|Ph.D Student||Soreni-Harari Michal|
|Subject||Tailoring the Interface in Quantum Dots-Polymer|
|Department||Department of Electrical Engineering||Supervisor||Professor Nir Tessler|
|Full Thesis text|
The integration of semiconductor nanocrystals in optoelectronic devices paved the way to the development of near-infra red (NIR) spectral range applications. The technologically important NIR range is required in telecommunications, in applications such as light emitting diodes, photodetectors, and solar cells.
The electronic processes governing the functionality and performance of these optoelectronic devices are charge transfer and energy transfer taking place between the components in the active layer. These are dependent upon the blend morphology, the relative position of the energy levels of the host polymer and the guest NCs, and the NC-NC crosstalk.
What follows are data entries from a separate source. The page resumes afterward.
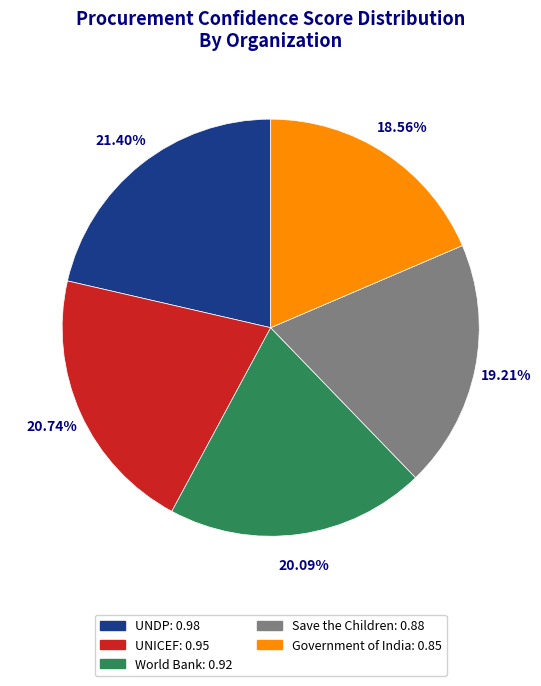

How much of the chart is everything except World Bank?

79.9%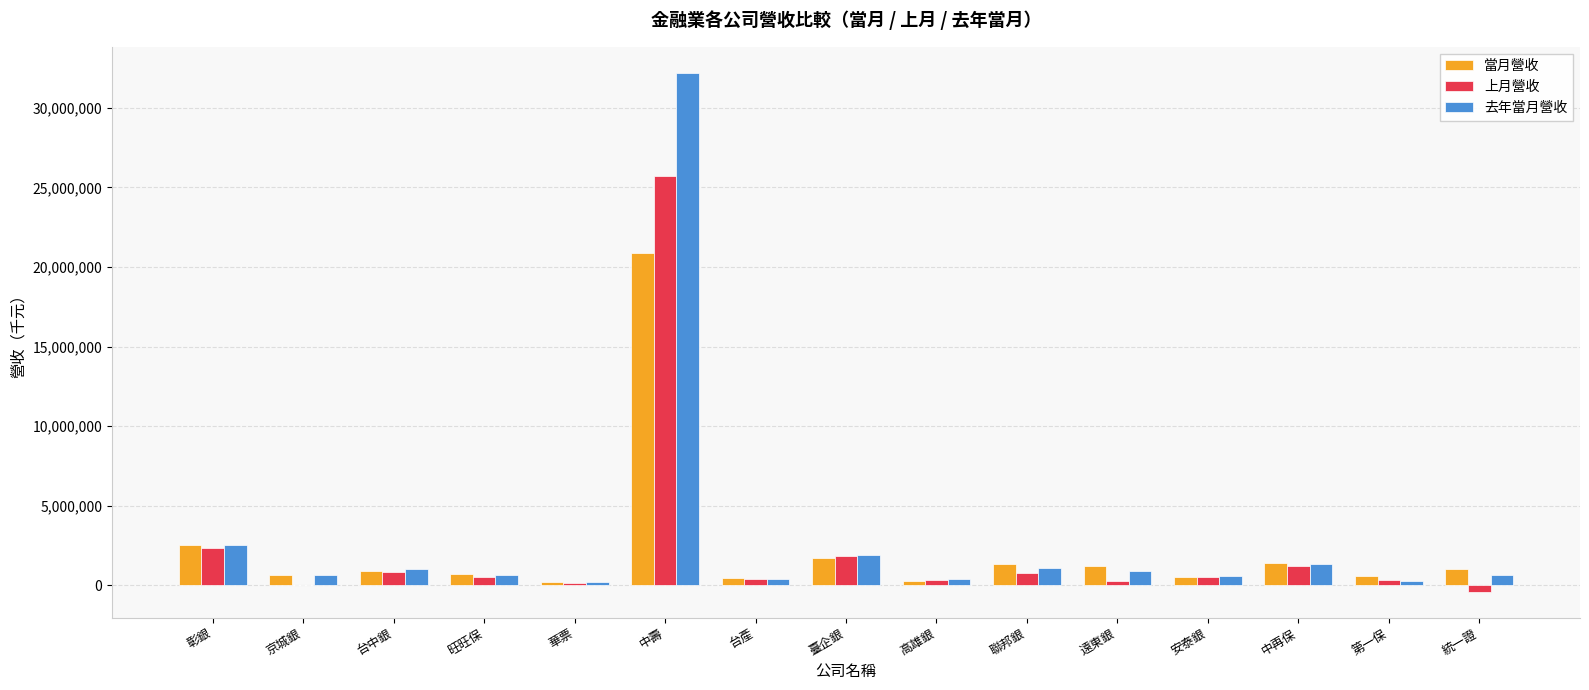

Is it true that 上月營收 equals 833745 at 台中銀?

True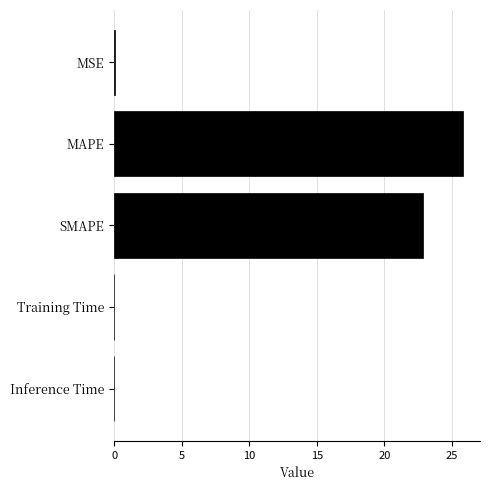

The value at MAPE is 39.2. True or false?

False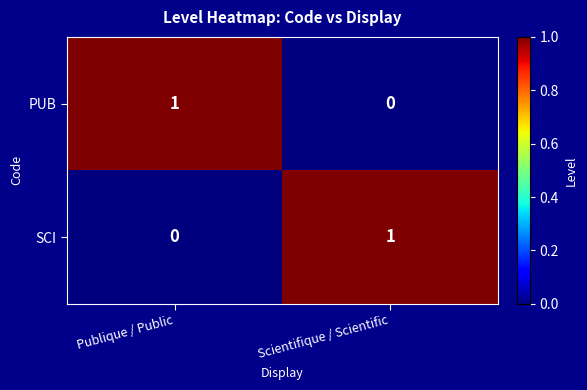

Reading left to right, list all the values displayed in this chart.

PUB: 1	0
SCI: 0	1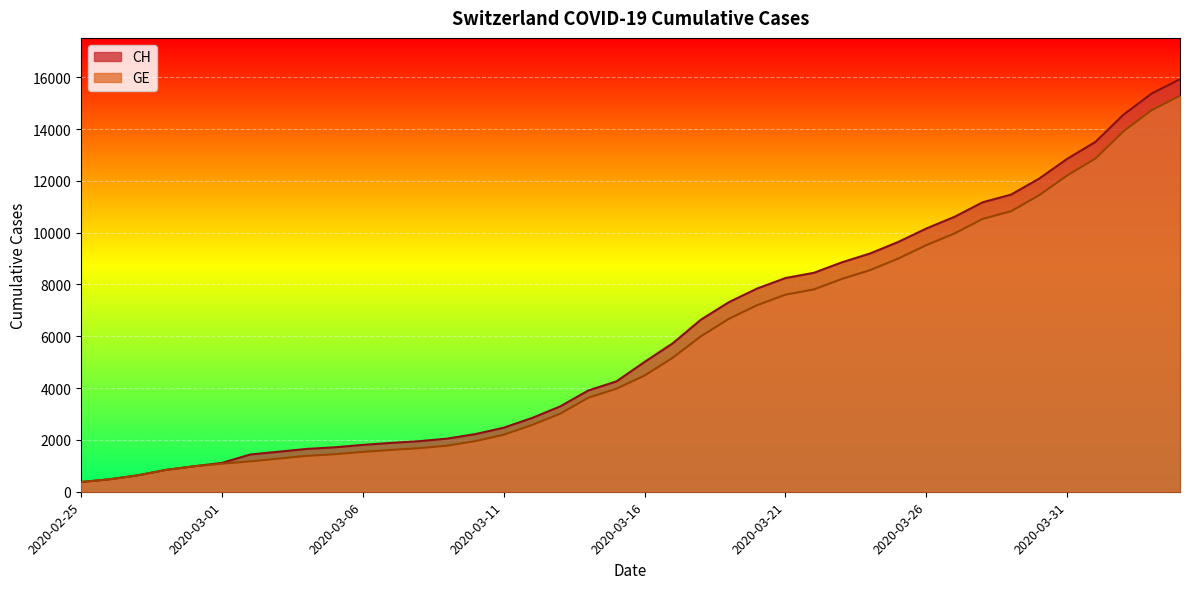

True or false: GE and CH intersect in this chart.

False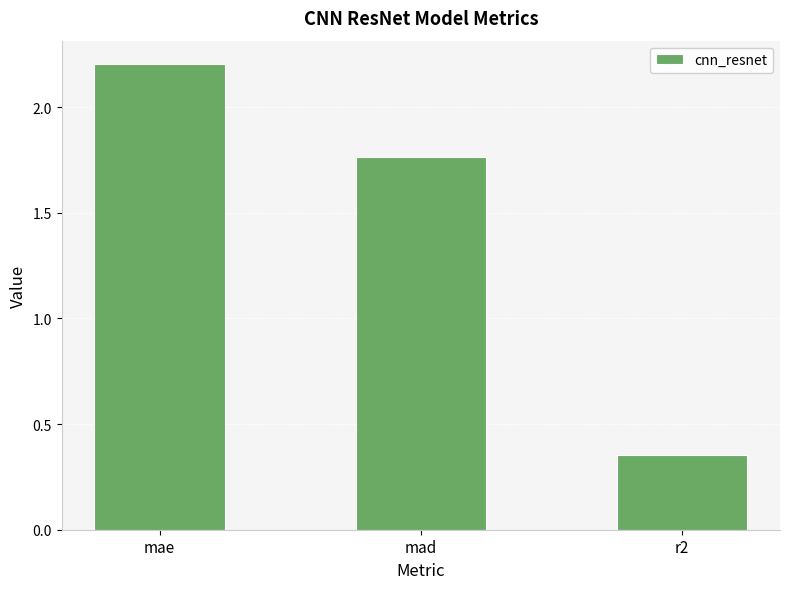

At which label is the value closest to 1?

r2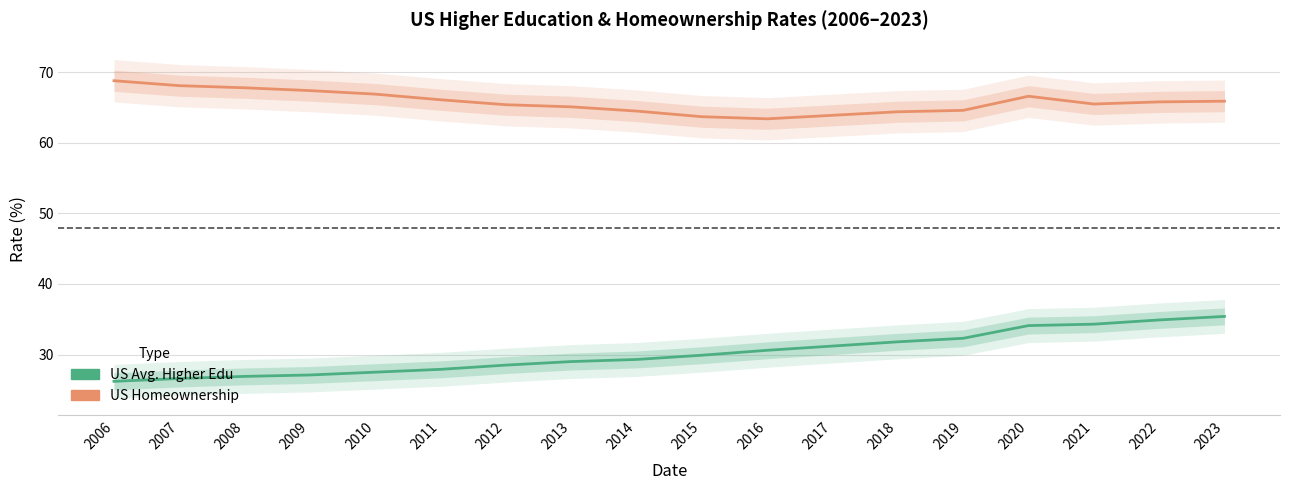

List the series in order of their overall mean, highest first.

US Homeownership, US Avg. Higher Edu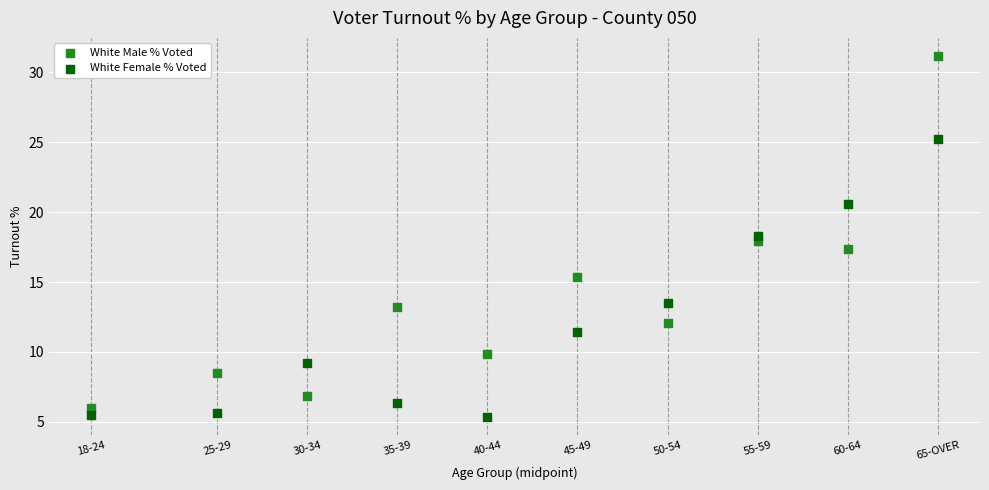

Which series has the largest Y range (max minus min)?

White Male % Voted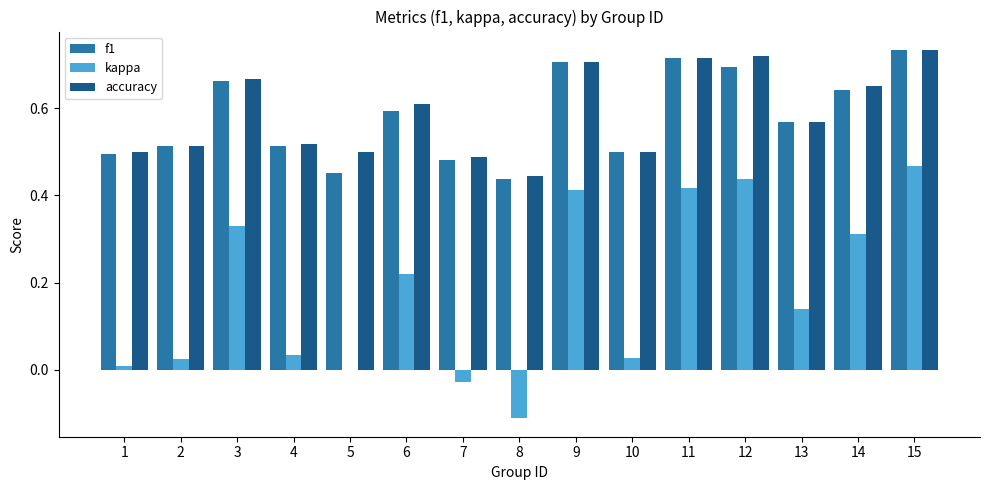

Between 13 and 15, which series saw the biggest shift?

kappa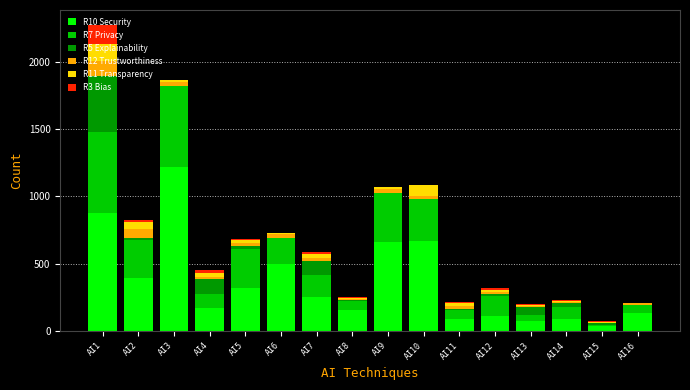

At which category is the sum across all series the highest?

AI1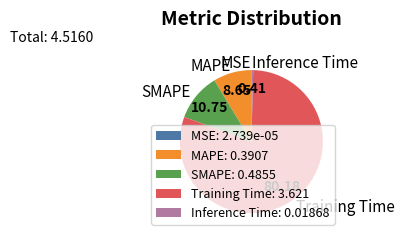

Combined, do Inference Time and SMAPE account for over 50%?

No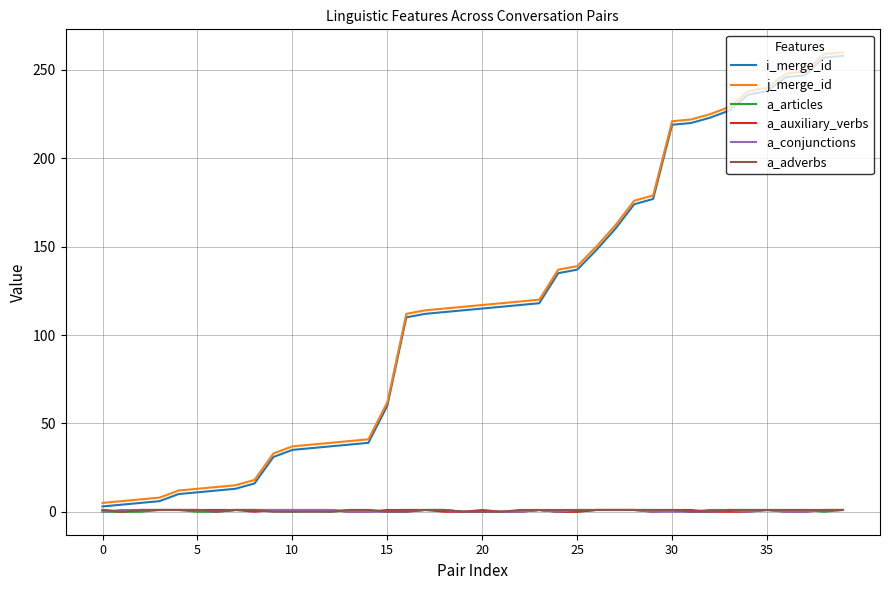

How many lines are shown in the chart?

6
Therefore, the focus of this study is the interface of the components that constitute the active layer in devices: the polymer-NC interface or the NC-NC interface. The interface of a colloidal NC consists of a surfactant layer that is necessary for its solution-based synthesis and is also pertinent to its chemical processability. However, the original capping ligands used for the synthesis are considered to shield a NC from its neighboring NCs, and to inhibit charge transport. Thus, our goal was to tailor the NCs interface through surface capping layer modifications in order to implement the full potential of NCs-based devices.
We showed for the first time tuning of the electronic level positions with respect to the vacuum level in colloidal semiconducting NCs using surface ligand exchange. By performing detailed electrochemical as well as scanning tunneling spectroscopy measurements on InAs particles capped with different ligands, we showed that the organic surface capping layer of the inorganic NC takes part and affects its electronic system. The tuning effect resulted in shifting the energy level alignment from type I towards type II based on the energy levels determination. This effect was demonstrated in several prototype devices showing improved photovoltaic device performance upon the exchange.
Another effort was to modify the interface in NCs-based films in order to allow efficient charge transport that is essential for optoelectronic devices. By fabricating InAs nanocrystals field effect transistors, we found that the ON/OFF ratio can be improved from ~5 all the way to ~105 through the applied procedures. The interface manipulation affected the surrounding matrix of the inorganic core, the inter-particle distance, and the nanocrystals order in the 3D array. Films with enhanced charge transport qualities retained their quantum confined characteristics throughout the procedure, thus making them useful for optoelectronic applications.